Verilen metin:
"""
Mektupta ayrıca, Türkiye Musevi cemaatinin Filistin'de yaşanan katliama duyarsız kalmadığı anımsatıldı, Türkiye Musevi cemaatinin, Amerikan Yahudi Kongresi'nin takdim ettiği ödülü geri istemesini kınayan bir mesaj yayınladığı ifade edildi.
Serdar Kılıç, 27 Temmuz 2014 tarihli mektubuna Cesaret Ödülü'nün iadesinin istenmesinin ardından Türkiye'nin görüşlerini iletmek üzere Başbakan tarafından görevlendirildiğini belirterek başladı.
Bahsi geçen ödülün iadesini istenmesinin, İsrail hükümetinin izlediği işgal ve vahşet politikaları konusunda Amerikan Yahudi Kongresi'nin mevcut liderliğinin yanlı ve duyarsız bir noktada bulunduğunun talihsiz bir göstergesi olduğu belirtilen mektupta, şöyle denildi:
"Başbakan Erdoğan, dün olduğu gibi bugün de terörizmle mücadele, aşırılığın önlenmesi, Filistin sorununun barışçıl yollar izlenerek, iki-devletli çözüm formülünün hayata geçirilmesi ve Türk Musevi cemaatinin can ve mal güvenliğinin sağlanması konusunda tam bir kararlılık içerisindedir. Sayın Başbakan bu konularda birçok somut girişimin öncülüğünü yaptığı gibi yapıcı adımları da aktif bir şekilde bizzat desteklemiştir ve desteklemeye devam edecektir. Fakat Sayın Başbakan'ın İsrail hükümetinin Batı Şeria ve Gazze'de Filistin halkına karşı uyguladığı işgal, abluka ve yıkım politikalarını kabul etmesi ve bunları göz ardı etmesi beklenmemelidir. Hiç bir ayrım yapmaksızın, aralarında çocuk ve kadınların da bulunduğu binden fazla sivilin öldürülmesi, hastanelerin ve Birleşmiş Milletler okullarının bombalanması, uluslararası hukuka aykırı olduğu gibi en temel insani değerlere de aykırıdır. Bu bağlamda, Gazze'ye yönelik saldırılarda savaş suçu işlenmiş olma ihtimalini incelemek üzere Birleşmiş Milletler İnsan Hakları Konseyi'nin bir komisyon kurulmasına karar verdiğini de hatırlatıyoruz."
"""
Verilen kayıtlar:
"""
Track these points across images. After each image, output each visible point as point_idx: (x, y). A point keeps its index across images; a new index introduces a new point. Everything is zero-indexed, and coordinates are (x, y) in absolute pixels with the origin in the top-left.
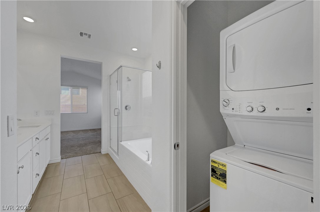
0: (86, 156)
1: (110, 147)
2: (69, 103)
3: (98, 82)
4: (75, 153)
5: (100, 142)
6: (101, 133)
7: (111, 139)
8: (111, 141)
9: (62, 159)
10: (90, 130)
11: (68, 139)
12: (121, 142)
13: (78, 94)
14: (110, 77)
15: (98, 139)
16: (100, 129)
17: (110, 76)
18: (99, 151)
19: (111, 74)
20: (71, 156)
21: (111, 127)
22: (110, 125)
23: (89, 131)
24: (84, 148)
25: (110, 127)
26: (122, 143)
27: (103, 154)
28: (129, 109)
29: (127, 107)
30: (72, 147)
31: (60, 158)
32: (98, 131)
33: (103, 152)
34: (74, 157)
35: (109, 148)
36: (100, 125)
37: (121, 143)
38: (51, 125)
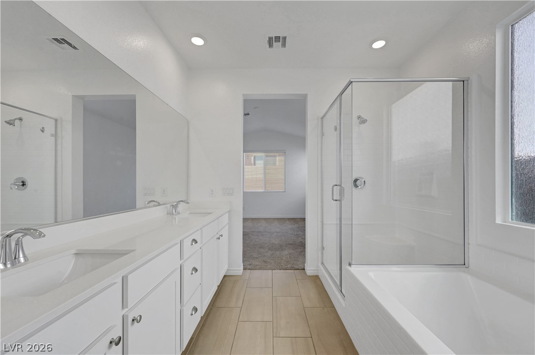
0: (279, 271)
1: (322, 263)
2: (261, 176)
3: (300, 142)
4: (264, 261)
5: (302, 246)
6: (305, 227)
7: (323, 248)
8: (324, 251)
9: (245, 269)
10: (289, 219)
11: (258, 232)
12: (350, 265)
13: (275, 164)
14: (322, 121)
15: (300, 239)
16: (304, 219)
17: (322, 118)
18: (301, 266)
19: (322, 115)
20: (257, 267)
21: (325, 222)
22: (322, 218)
23: (287, 222)
24: (278, 253)
25: (322, 222)
26: (354, 269)
27: (308, 274)
28: (362, 185)
29: (358, 183)
30: (261, 247)
31: (242, 268)
32: (300, 222)
33: (308, 271)
34: (260, 269)
35: (320, 264)
36: (304, 212)
37: (348, 267)
38: (229, 212)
"""
Görev listesi:
- A) Verilen metinden "Serdar Kılıç, 27" ile "görevlendirildiğini belirterek başladı." arasındaki kısmı, bu iki ifade de dahil, hiç değiştirmeden alıntılayın.
- B) Verilen metne göre şu soruları kısaca cevaplayın:
(i) Serdar Kılıç'ın mektubu hangi tarihi taşıyor?
(ii) Öldürülen sivillerin sayısı nasıl belirtiliyor?
(iii) Birleşmiş Milletler İnsan Hakları Konseyi neye karar vermiş?
- C) Verilen metindeki "Sayın Başbakan bu konularda birçok somut girişimin öncülüğünü yaptığı gibi yapıcı adımları da aktif bir şekilde bizzat desteklemiştir ve desteklemeye devam edecektir." cümlesini İngilizceye çevirin.

Cevap listesi:
- A)
Serdar Kılıç, 27 Temmuz 2014 tarihli mektubuna Cesaret Ödülü'nün iadesinin istenmesinin ardından Türkiye'nin görüşlerini iletmek üzere Başbakan tarafından görevlendirildiğini belirterek başladı.

- B)
(i) 27 Temmuz 2014.
(ii) Binden fazla sivil öldürülmüş. Aralarında çocuklar ve kadınlar da var.
(iii) Gazze'ye yönelik saldırılarda savaş suçu işlenmiş olma ihtimalini incelemek üzere bir komisyon kurulmasına.

- C) The Prime Minister has led many concrete initiatives on these matters, has also personally and actively supported constructive steps, and will continue to support them.